(Before-and-after change data)
────────

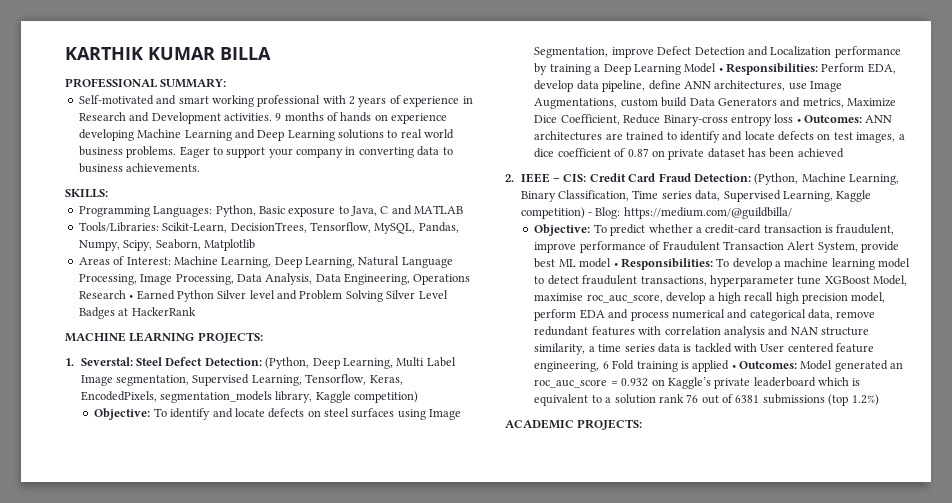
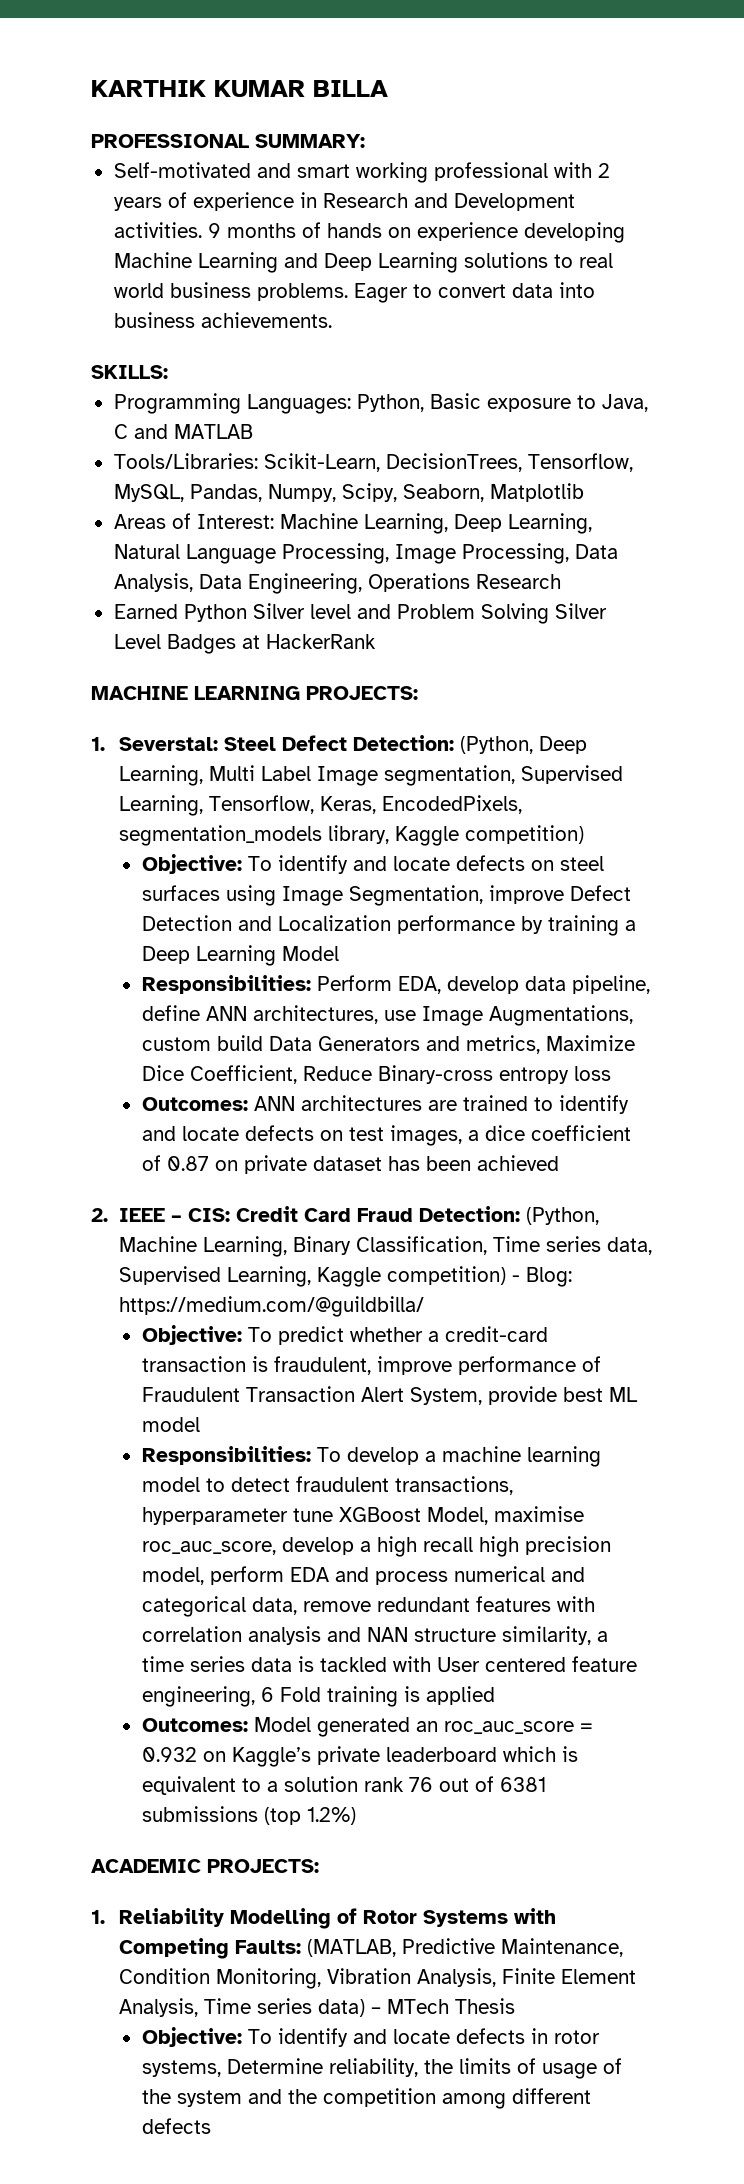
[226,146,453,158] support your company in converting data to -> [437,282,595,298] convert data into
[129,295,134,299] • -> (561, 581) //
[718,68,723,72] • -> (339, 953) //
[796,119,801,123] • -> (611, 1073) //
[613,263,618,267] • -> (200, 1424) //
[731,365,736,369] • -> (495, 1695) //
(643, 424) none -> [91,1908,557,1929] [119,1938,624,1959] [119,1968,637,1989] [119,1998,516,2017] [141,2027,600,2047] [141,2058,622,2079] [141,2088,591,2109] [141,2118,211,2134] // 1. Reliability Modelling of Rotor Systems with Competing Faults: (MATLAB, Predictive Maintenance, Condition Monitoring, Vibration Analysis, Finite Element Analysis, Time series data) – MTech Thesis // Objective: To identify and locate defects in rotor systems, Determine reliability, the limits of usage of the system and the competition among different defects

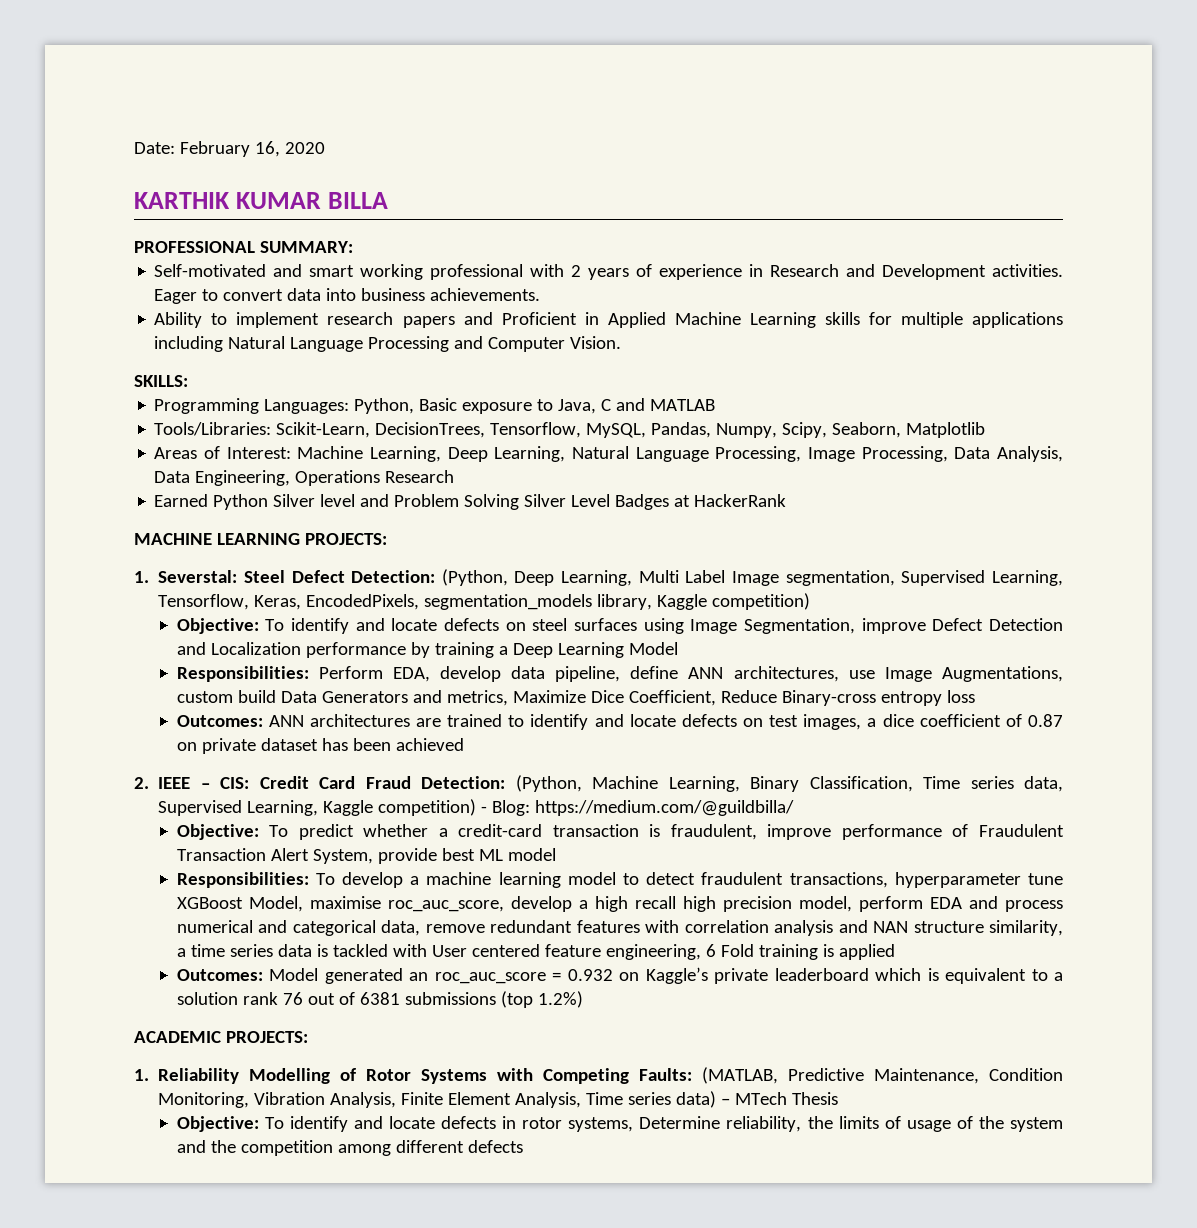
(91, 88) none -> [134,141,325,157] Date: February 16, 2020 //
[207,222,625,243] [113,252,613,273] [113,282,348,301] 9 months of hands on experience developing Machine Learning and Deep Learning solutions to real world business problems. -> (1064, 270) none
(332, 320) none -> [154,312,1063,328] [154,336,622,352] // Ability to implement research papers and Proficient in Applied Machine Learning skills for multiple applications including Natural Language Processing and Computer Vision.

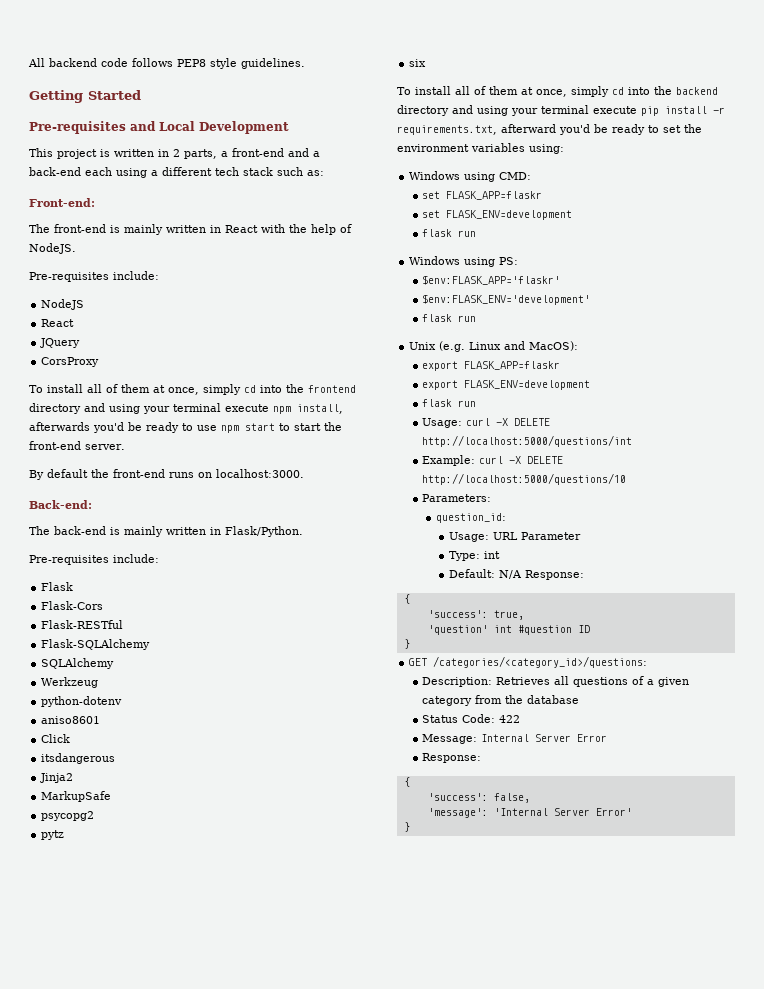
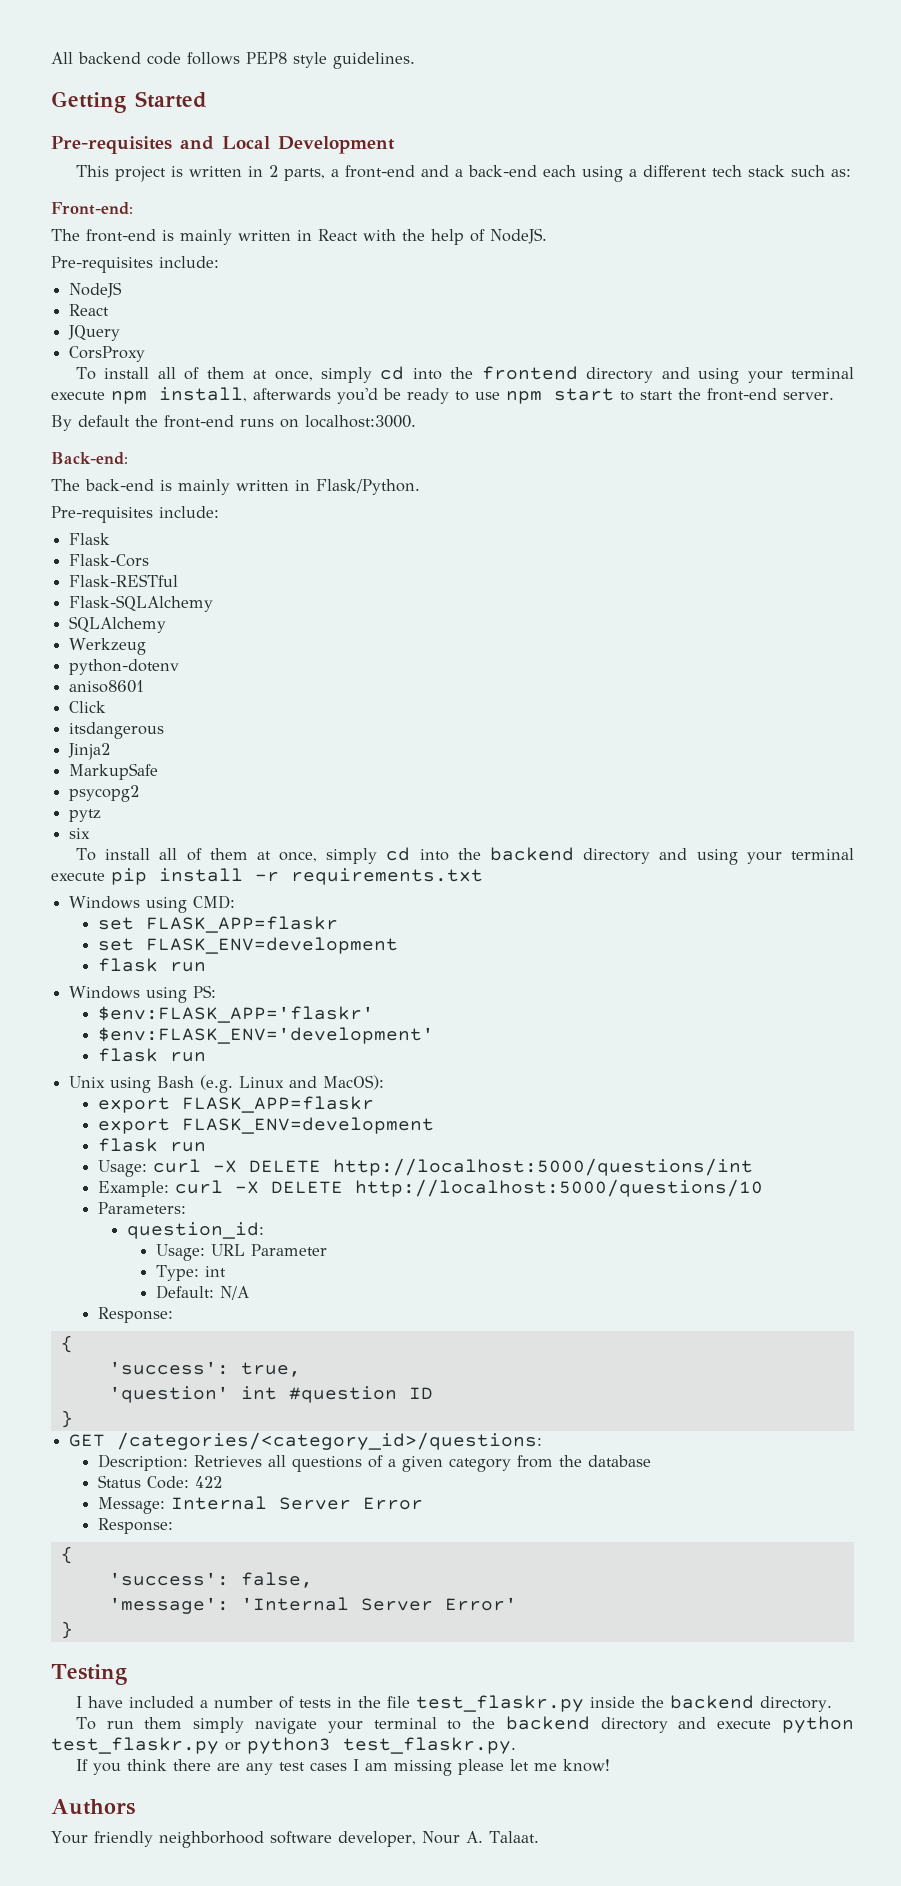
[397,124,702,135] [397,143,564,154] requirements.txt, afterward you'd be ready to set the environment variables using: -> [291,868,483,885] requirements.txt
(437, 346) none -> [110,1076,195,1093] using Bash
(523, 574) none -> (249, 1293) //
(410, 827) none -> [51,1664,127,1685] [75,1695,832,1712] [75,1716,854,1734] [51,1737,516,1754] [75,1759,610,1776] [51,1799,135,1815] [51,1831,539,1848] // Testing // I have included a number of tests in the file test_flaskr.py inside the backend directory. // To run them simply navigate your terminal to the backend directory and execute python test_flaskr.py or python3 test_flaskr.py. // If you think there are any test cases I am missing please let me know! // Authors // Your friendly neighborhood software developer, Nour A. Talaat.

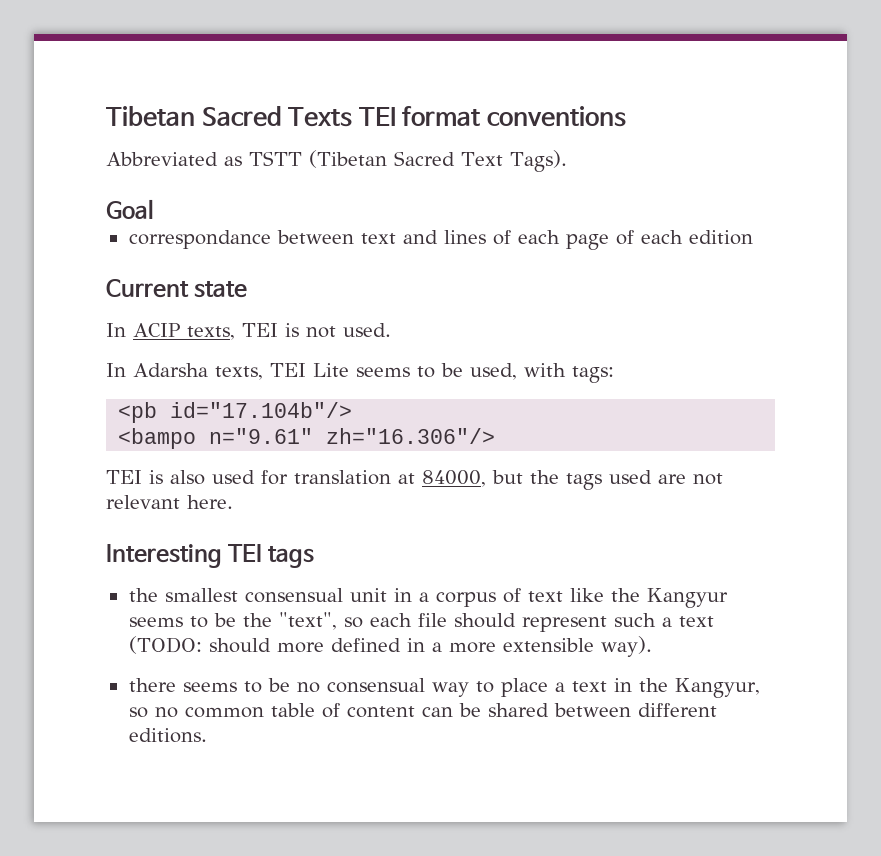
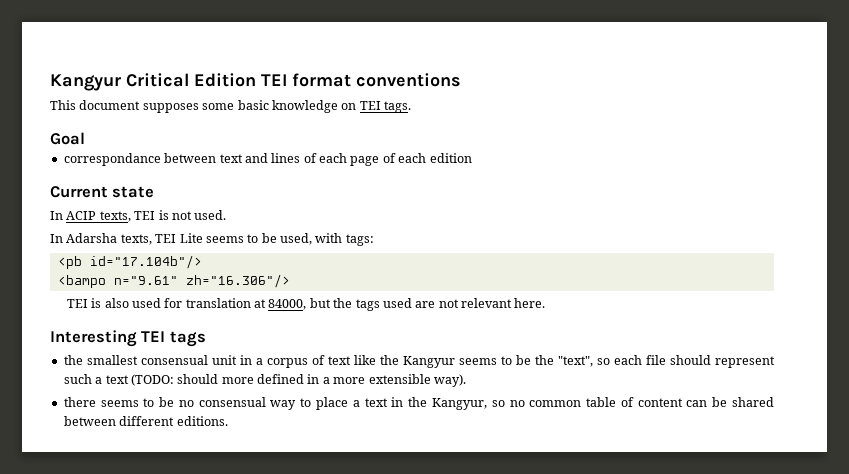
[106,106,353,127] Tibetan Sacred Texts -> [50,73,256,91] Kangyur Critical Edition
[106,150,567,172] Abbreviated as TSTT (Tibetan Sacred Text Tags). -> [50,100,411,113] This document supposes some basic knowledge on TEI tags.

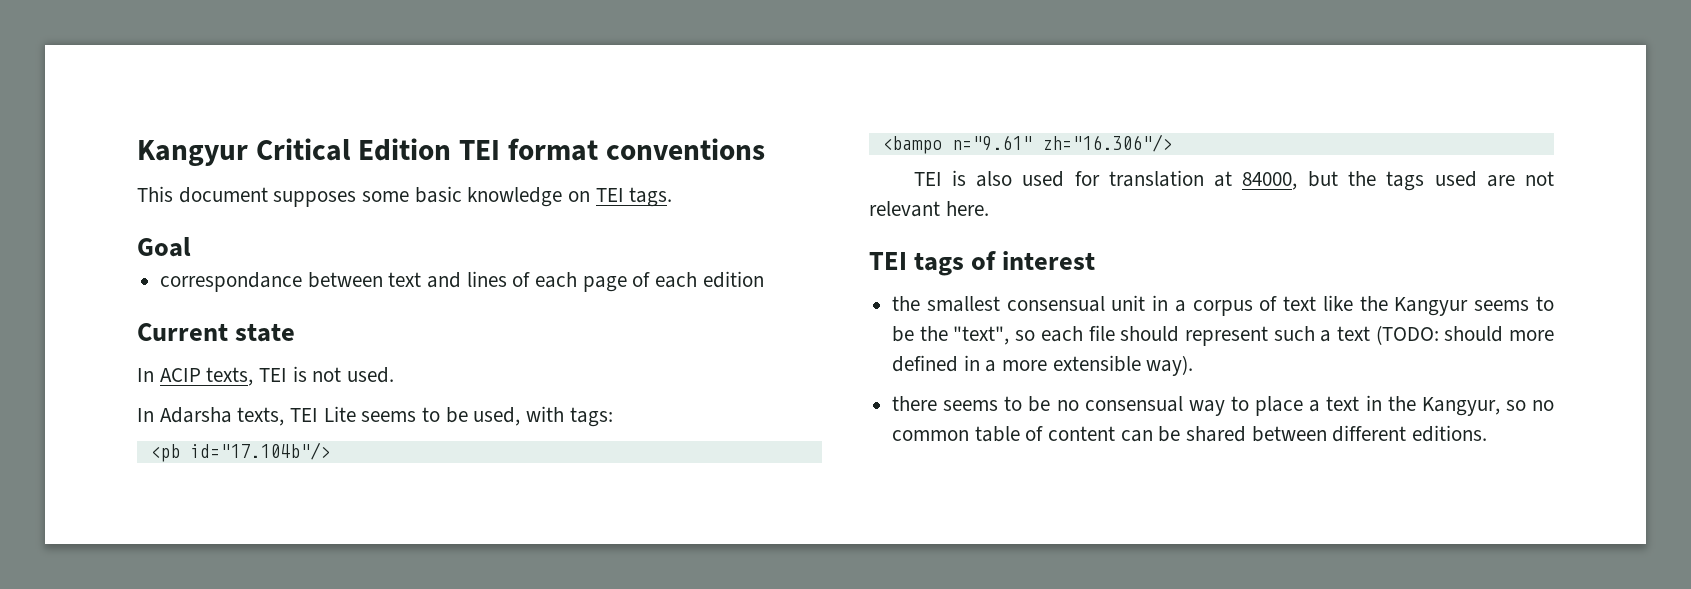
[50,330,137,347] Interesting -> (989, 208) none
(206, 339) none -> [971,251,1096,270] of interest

────────

- **Job**
Include the first line of the records, the line containing "(523, 574) none -> (249, 1293) //", and every line between them, repeated exactly. Skip the pictures.

- **Result of this task**
[226,146,453,158] support your company in converting data to -> [437,282,595,298] convert data into
[129,295,134,299] • -> (561, 581) //
[718,68,723,72] • -> (339, 953) //
[796,119,801,123] • -> (611, 1073) //
[613,263,618,267] • -> (200, 1424) //
[731,365,736,369] • -> (495, 1695) //
(643, 424) none -> [91,1908,557,1929] [119,1938,624,1959] [119,1968,637,1989] [119,1998,516,2017] [141,2027,600,2047] [141,2058,622,2079] [141,2088,591,2109] [141,2118,211,2134] // 1. Reliability Modelling of Rotor Systems with Competing Faults: (MATLAB, Predictive Maintenance, Condition Monitoring, Vibration Analysis, Finite Element Analysis, Time series data) – MTech Thesis // Objective: To identify and locate defects in rotor systems, Determine reliability, the limits of usage of the system and the competition among different defects

(91, 88) none -> [134,141,325,157] Date: February 16, 2020 //
[207,222,625,243] [113,252,613,273] [113,282,348,301] 9 months of hands on experience developing Machine Learning and Deep Learning solutions to real world business problems. -> (1064, 270) none
(332, 320) none -> [154,312,1063,328] [154,336,622,352] // Ability to implement research papers and Proficient in Applied Machine Learning skills for multiple applications including Natural Language Processing and Computer Vision.

[397,124,702,135] [397,143,564,154] requirements.txt, afterward you'd be ready to set the environment variables using: -> [291,868,483,885] requirements.txt
(437, 346) none -> [110,1076,195,1093] using Bash
(523, 574) none -> (249, 1293) //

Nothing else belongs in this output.